[Given data]:
========================================
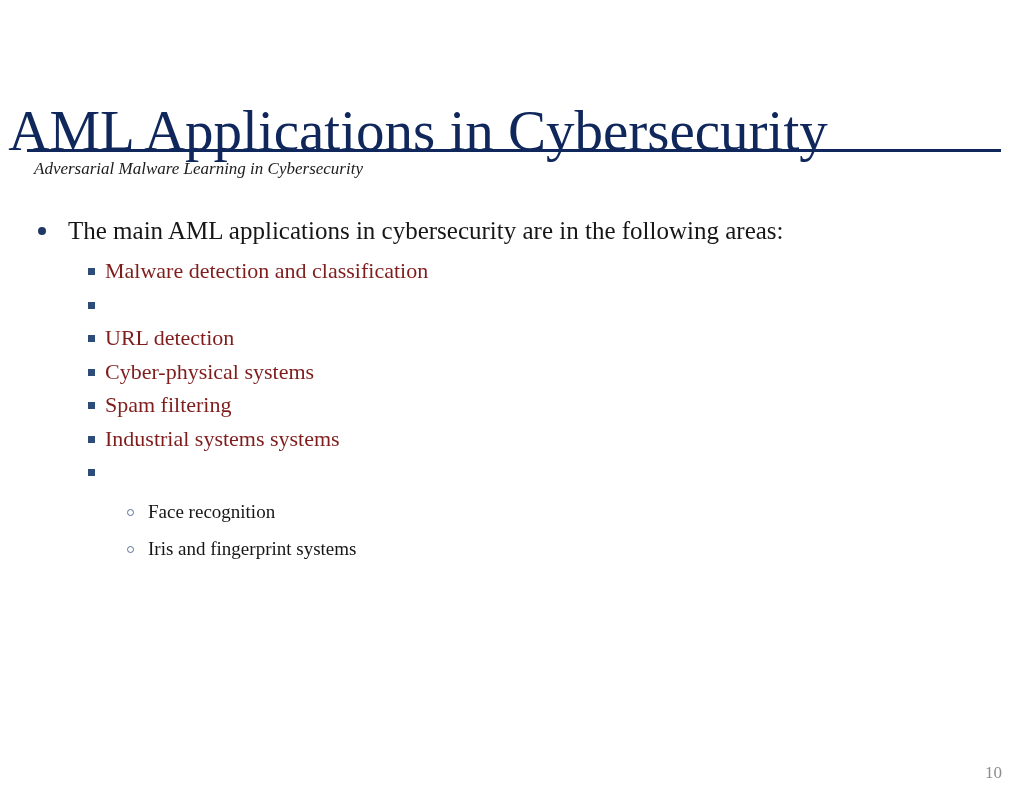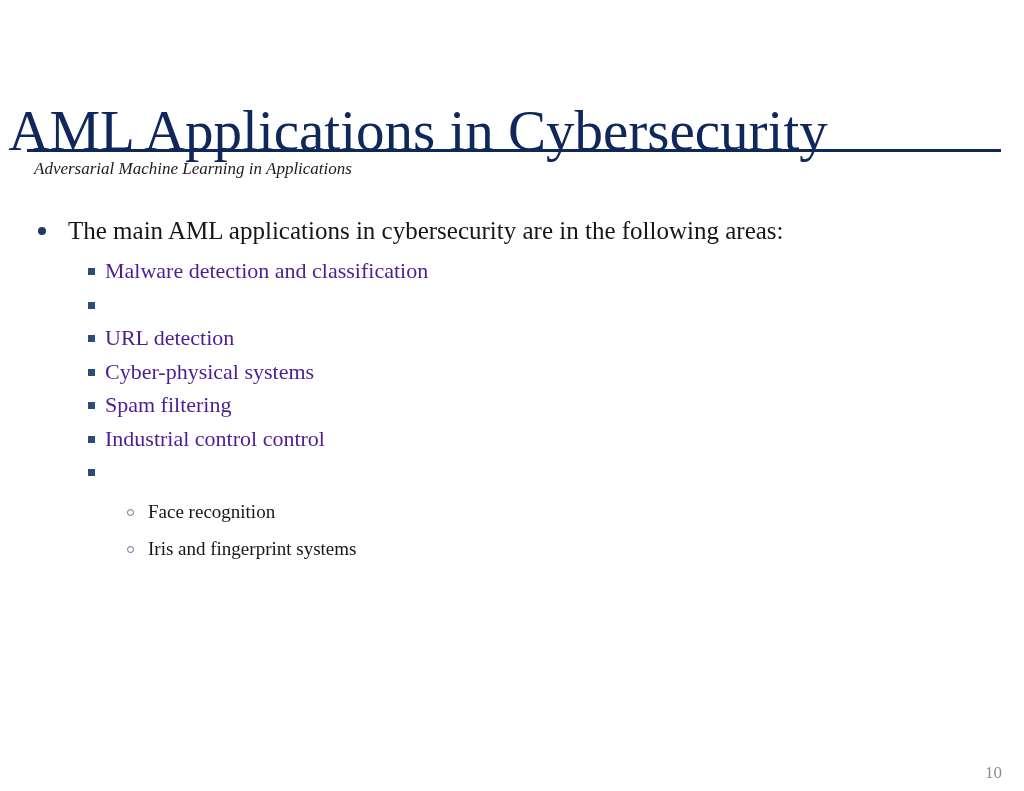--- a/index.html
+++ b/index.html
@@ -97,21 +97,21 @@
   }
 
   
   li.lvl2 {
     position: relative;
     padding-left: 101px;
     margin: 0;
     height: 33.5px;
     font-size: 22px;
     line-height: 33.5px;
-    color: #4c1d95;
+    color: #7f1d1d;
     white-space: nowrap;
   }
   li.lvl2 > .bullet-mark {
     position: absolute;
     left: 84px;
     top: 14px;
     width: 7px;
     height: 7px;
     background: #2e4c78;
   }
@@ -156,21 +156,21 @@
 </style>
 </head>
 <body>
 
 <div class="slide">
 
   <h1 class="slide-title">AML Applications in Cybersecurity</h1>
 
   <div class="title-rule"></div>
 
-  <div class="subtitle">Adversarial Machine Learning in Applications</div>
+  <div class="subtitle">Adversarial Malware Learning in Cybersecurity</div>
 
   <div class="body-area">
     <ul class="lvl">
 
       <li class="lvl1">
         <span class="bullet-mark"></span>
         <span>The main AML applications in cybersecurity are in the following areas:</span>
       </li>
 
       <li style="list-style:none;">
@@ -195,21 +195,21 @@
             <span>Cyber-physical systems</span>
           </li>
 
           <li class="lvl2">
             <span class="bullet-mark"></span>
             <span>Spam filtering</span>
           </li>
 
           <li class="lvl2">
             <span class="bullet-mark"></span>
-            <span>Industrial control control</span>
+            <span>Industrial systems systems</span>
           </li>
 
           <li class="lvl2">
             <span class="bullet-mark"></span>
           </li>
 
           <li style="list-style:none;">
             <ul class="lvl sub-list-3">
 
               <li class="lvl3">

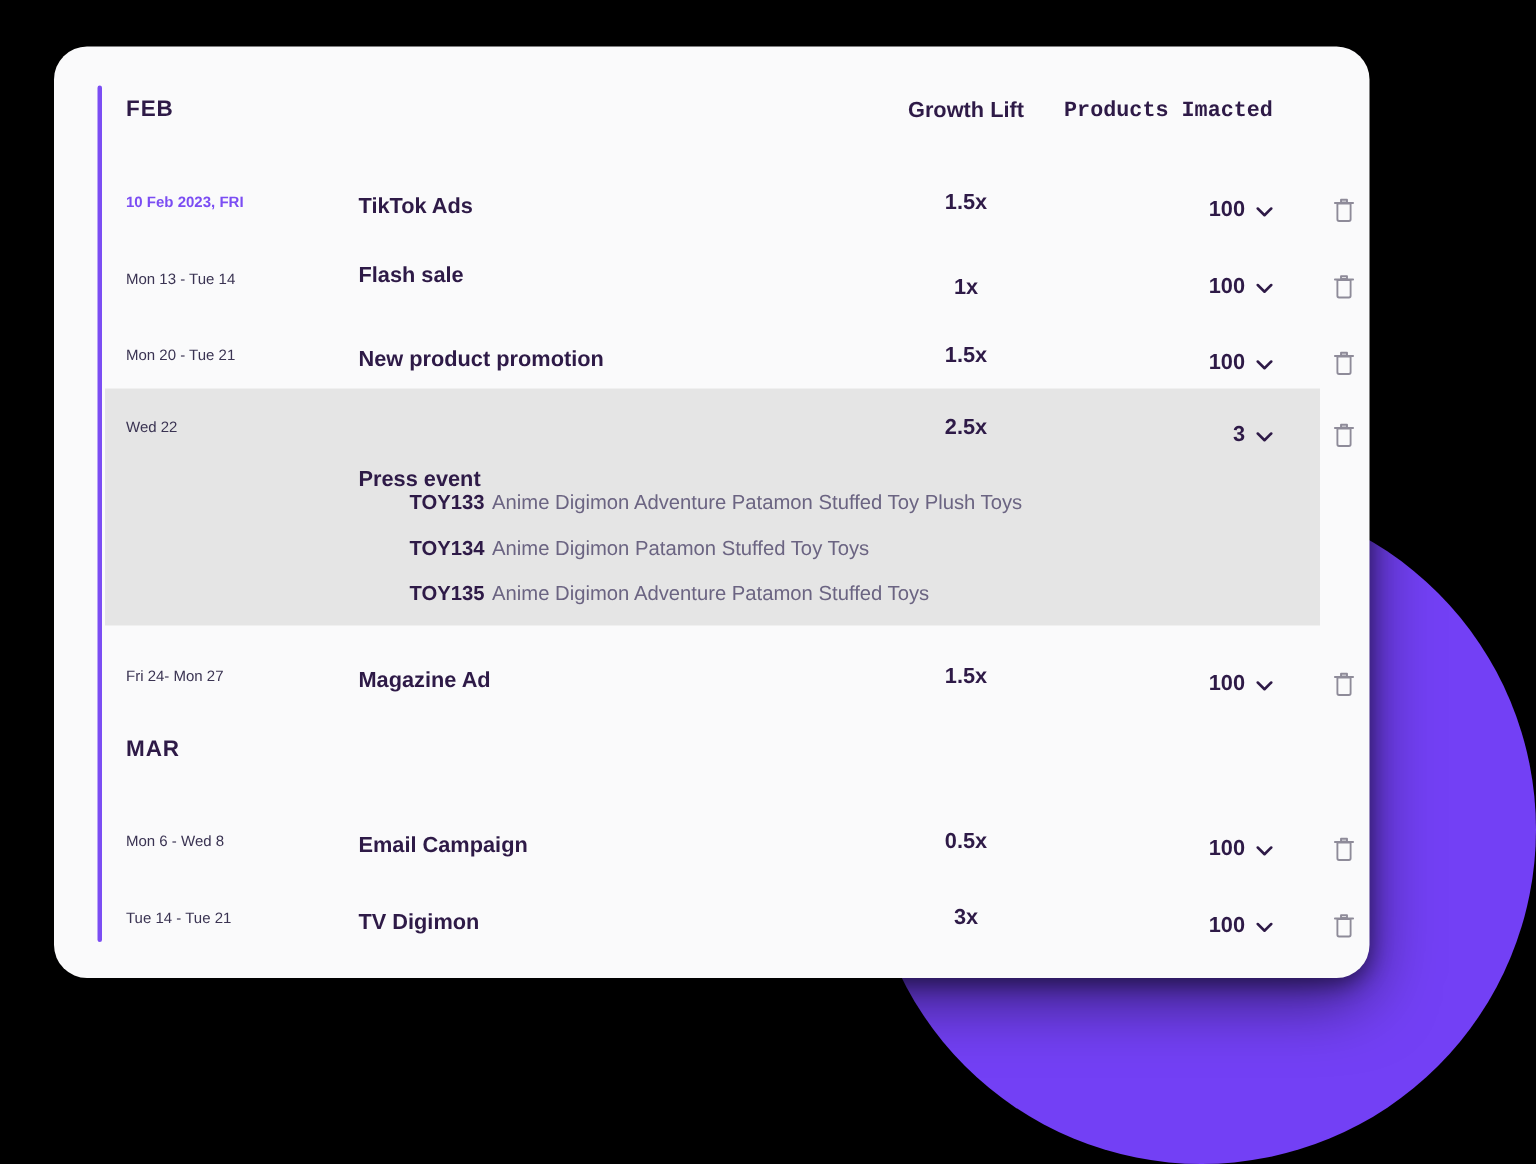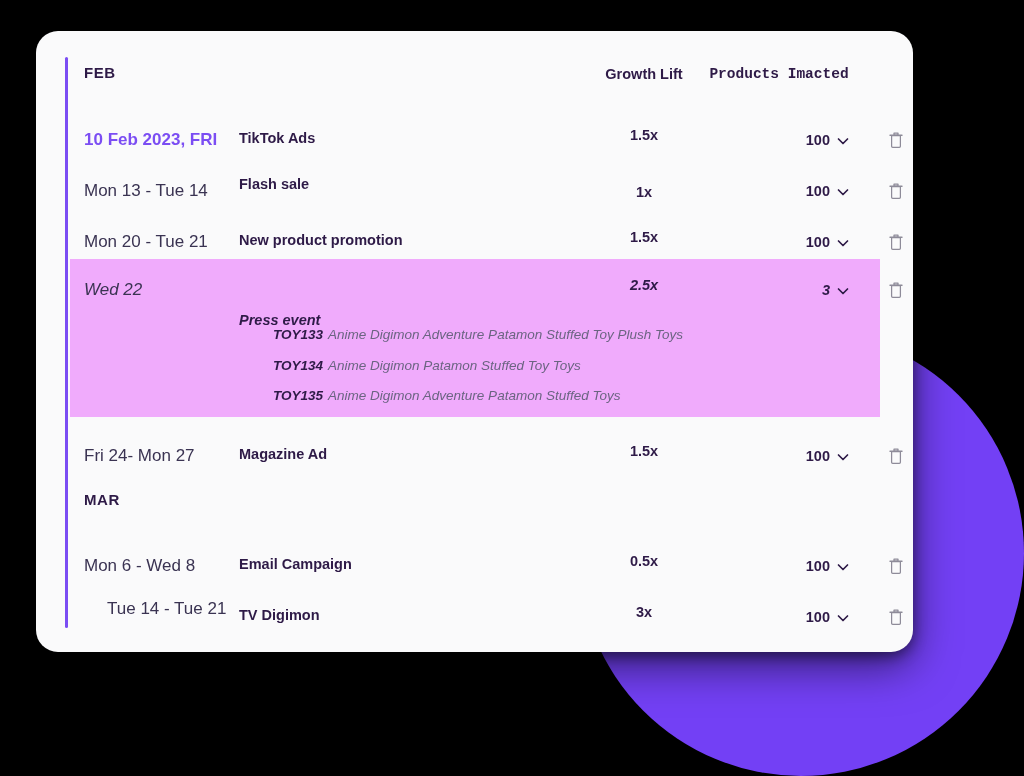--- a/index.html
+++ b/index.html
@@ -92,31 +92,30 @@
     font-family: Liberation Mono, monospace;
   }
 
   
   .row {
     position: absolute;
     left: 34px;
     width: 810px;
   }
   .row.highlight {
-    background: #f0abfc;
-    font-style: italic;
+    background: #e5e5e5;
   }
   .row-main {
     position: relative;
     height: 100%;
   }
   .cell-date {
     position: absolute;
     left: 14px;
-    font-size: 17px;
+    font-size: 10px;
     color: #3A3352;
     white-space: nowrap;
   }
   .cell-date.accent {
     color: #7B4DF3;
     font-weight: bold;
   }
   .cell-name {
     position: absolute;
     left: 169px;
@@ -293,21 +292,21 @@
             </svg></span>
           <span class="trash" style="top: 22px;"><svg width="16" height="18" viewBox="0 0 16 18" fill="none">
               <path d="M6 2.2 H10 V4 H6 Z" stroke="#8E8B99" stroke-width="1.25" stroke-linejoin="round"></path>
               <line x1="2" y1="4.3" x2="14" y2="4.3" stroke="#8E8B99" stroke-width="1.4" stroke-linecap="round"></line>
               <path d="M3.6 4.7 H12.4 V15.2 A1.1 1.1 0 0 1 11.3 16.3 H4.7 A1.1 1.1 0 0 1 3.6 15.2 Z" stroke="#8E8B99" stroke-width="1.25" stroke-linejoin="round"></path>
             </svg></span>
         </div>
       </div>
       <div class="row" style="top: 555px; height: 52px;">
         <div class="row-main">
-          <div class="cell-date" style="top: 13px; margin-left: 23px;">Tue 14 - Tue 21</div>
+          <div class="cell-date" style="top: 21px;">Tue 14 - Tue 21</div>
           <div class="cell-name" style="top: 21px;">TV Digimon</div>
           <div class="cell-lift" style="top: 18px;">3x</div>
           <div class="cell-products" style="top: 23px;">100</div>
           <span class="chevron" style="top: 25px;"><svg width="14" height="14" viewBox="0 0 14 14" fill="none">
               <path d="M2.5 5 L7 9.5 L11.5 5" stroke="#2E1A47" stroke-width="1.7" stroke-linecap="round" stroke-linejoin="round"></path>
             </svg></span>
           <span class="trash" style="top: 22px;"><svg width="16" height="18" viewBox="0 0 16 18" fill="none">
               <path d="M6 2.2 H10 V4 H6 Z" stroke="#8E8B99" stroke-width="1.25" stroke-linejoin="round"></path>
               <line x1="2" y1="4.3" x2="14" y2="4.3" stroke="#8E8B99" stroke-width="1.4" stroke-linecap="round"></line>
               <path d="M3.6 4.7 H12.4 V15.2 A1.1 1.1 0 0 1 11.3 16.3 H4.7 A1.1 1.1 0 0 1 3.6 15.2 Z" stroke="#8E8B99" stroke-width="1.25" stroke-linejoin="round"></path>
========================================
[Exercise]: Return all records verbatim and drop the pictures.

[Task result]:
--- a/index.html
+++ b/index.html
@@ -97,21 +97,21 @@
   }
 
   
   li.lvl2 {
     position: relative;
     padding-left: 101px;
     margin: 0;
     height: 33.5px;
     font-size: 22px;
     line-height: 33.5px;
-    color: #4c1d95;
+    color: #7f1d1d;
     white-space: nowrap;
   }
   li.lvl2 > .bullet-mark {
     position: absolute;
     left: 84px;
     top: 14px;
     width: 7px;
     height: 7px;
     background: #2e4c78;
   }
@@ -156,21 +156,21 @@
 </style>
 </head>
 <body>
 
 <div class="slide">
 
   <h1 class="slide-title">AML Applications in Cybersecurity</h1>
 
   <div class="title-rule"></div>
 
-  <div class="subtitle">Adversarial Machine Learning in Applications</div>
+  <div class="subtitle">Adversarial Malware Learning in Cybersecurity</div>
 
   <div class="body-area">
     <ul class="lvl">
 
       <li class="lvl1">
         <span class="bullet-mark"></span>
         <span>The main AML applications in cybersecurity are in the following areas:</span>
       </li>
 
       <li style="list-style:none;">
@@ -195,21 +195,21 @@
             <span>Cyber-physical systems</span>
           </li>
 
           <li class="lvl2">
             <span class="bullet-mark"></span>
             <span>Spam filtering</span>
           </li>
 
           <li class="lvl2">
             <span class="bullet-mark"></span>
-            <span>Industrial control control</span>
+            <span>Industrial systems systems</span>
           </li>
 
           <li class="lvl2">
             <span class="bullet-mark"></span>
           </li>
 
           <li style="list-style:none;">
             <ul class="lvl sub-list-3">
 
               <li class="lvl3">

--- a/index.html
+++ b/index.html
@@ -92,31 +92,30 @@
     font-family: Liberation Mono, monospace;
   }
 
   
   .row {
     position: absolute;
     left: 34px;
     width: 810px;
   }
   .row.highlight {
-    background: #f0abfc;
-    font-style: italic;
+    background: #e5e5e5;
   }
   .row-main {
     position: relative;
     height: 100%;
   }
   .cell-date {
     position: absolute;
     left: 14px;
-    font-size: 17px;
+    font-size: 10px;
     color: #3A3352;
     white-space: nowrap;
   }
   .cell-date.accent {
     color: #7B4DF3;
     font-weight: bold;
   }
   .cell-name {
     position: absolute;
     left: 169px;
@@ -293,21 +292,21 @@
             </svg></span>
           <span class="trash" style="top: 22px;"><svg width="16" height="18" viewBox="0 0 16 18" fill="none">
               <path d="M6 2.2 H10 V4 H6 Z" stroke="#8E8B99" stroke-width="1.25" stroke-linejoin="round"></path>
               <line x1="2" y1="4.3" x2="14" y2="4.3" stroke="#8E8B99" stroke-width="1.4" stroke-linecap="round"></line>
               <path d="M3.6 4.7 H12.4 V15.2 A1.1 1.1 0 0 1 11.3 16.3 H4.7 A1.1 1.1 0 0 1 3.6 15.2 Z" stroke="#8E8B99" stroke-width="1.25" stroke-linejoin="round"></path>
             </svg></span>
         </div>
       </div>
       <div class="row" style="top: 555px; height: 52px;">
         <div class="row-main">
-          <div class="cell-date" style="top: 13px; margin-left: 23px;">Tue 14 - Tue 21</div>
+          <div class="cell-date" style="top: 21px;">Tue 14 - Tue 21</div>
           <div class="cell-name" style="top: 21px;">TV Digimon</div>
           <div class="cell-lift" style="top: 18px;">3x</div>
           <div class="cell-products" style="top: 23px;">100</div>
           <span class="chevron" style="top: 25px;"><svg width="14" height="14" viewBox="0 0 14 14" fill="none">
               <path d="M2.5 5 L7 9.5 L11.5 5" stroke="#2E1A47" stroke-width="1.7" stroke-linecap="round" stroke-linejoin="round"></path>
             </svg></span>
           <span class="trash" style="top: 22px;"><svg width="16" height="18" viewBox="0 0 16 18" fill="none">
               <path d="M6 2.2 H10 V4 H6 Z" stroke="#8E8B99" stroke-width="1.25" stroke-linejoin="round"></path>
               <line x1="2" y1="4.3" x2="14" y2="4.3" stroke="#8E8B99" stroke-width="1.4" stroke-linecap="round"></line>
               <path d="M3.6 4.7 H12.4 V15.2 A1.1 1.1 0 0 1 11.3 16.3 H4.7 A1.1 1.1 0 0 1 3.6 15.2 Z" stroke="#8E8B99" stroke-width="1.25" stroke-linejoin="round"></path>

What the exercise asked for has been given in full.